* BEGIN Data supplied *

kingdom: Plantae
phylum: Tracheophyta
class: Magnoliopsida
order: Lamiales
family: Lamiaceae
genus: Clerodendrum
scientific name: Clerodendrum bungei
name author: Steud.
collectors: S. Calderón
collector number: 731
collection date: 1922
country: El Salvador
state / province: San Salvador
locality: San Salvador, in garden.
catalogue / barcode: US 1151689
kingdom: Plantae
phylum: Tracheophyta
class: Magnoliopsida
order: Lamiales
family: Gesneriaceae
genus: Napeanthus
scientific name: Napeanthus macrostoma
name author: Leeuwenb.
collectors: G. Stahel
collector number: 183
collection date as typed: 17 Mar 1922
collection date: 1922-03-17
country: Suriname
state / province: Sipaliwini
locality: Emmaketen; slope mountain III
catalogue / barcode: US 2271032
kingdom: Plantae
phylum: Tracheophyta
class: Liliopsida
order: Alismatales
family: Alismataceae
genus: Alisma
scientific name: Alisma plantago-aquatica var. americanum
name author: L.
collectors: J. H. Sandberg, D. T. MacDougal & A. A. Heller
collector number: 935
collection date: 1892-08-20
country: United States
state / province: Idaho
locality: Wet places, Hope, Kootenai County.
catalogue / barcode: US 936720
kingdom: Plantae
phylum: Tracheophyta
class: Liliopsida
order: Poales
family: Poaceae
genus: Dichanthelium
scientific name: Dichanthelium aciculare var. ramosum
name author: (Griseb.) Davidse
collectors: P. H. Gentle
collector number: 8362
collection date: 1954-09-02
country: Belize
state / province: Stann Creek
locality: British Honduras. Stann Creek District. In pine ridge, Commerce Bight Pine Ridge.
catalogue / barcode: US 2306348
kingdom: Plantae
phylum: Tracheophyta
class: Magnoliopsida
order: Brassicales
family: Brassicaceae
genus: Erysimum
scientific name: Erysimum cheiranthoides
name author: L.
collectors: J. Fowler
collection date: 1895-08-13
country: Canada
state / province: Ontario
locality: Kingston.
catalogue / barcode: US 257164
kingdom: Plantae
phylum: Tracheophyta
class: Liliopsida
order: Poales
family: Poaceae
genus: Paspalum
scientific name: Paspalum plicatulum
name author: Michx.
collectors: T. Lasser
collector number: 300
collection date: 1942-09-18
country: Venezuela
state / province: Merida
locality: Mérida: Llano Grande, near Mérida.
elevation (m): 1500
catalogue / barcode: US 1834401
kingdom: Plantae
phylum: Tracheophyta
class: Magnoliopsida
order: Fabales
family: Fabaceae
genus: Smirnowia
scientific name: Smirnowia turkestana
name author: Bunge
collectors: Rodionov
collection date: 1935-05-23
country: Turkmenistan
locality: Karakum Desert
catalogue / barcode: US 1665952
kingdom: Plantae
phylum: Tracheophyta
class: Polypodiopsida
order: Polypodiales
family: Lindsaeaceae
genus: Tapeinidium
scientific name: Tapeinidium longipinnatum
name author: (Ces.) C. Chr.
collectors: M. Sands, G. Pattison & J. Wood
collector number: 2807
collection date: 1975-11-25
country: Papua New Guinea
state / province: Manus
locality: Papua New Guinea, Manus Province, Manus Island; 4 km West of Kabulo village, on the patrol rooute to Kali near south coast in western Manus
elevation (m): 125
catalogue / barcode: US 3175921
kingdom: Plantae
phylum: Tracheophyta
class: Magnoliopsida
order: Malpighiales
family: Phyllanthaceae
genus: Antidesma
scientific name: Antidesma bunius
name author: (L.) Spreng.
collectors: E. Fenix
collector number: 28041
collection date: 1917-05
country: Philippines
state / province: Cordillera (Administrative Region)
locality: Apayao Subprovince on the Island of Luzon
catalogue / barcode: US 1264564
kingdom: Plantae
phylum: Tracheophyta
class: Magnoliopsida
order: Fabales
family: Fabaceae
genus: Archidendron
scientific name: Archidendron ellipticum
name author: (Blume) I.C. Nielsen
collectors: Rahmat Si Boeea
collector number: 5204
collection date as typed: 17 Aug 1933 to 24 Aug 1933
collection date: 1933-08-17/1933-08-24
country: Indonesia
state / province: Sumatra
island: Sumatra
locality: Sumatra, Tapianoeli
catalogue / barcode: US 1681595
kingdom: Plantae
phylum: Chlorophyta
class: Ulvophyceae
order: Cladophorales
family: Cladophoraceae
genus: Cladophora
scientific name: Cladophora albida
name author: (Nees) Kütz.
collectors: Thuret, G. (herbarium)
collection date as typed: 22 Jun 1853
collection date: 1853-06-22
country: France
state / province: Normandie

* END Data supplied *

→ Directions for this task:
Could you write out the lines between the ones holding "genus: Clerodendrum" and "genus: Alisma", inclusive, swapping "locality" for "place" and keeping all else unchanged?

→ Solution to the problem:
genus: Clerodendrum
scientific name: Clerodendrum bungei
name author: Steud.
collectors: S. Calderón
collector number: 731
collection date: 1922
country: El Salvador
state / province: San Salvador
place: San Salvador, in garden.
catalogue / barcode: US 1151689
kingdom: Plantae
phylum: Tracheophyta
class: Magnoliopsida
order: Lamiales
family: Gesneriaceae
genus: Napeanthus
scientific name: Napeanthus macrostoma
name author: Leeuwenb.
collectors: G. Stahel
collector number: 183
collection date as typed: 17 Mar 1922
collection date: 1922-03-17
country: Suriname
state / province: Sipaliwini
place: Emmaketen; slope mountain III
catalogue / barcode: US 2271032
kingdom: Plantae
phylum: Tracheophyta
class: Liliopsida
order: Alismatales
family: Alismataceae
genus: Alisma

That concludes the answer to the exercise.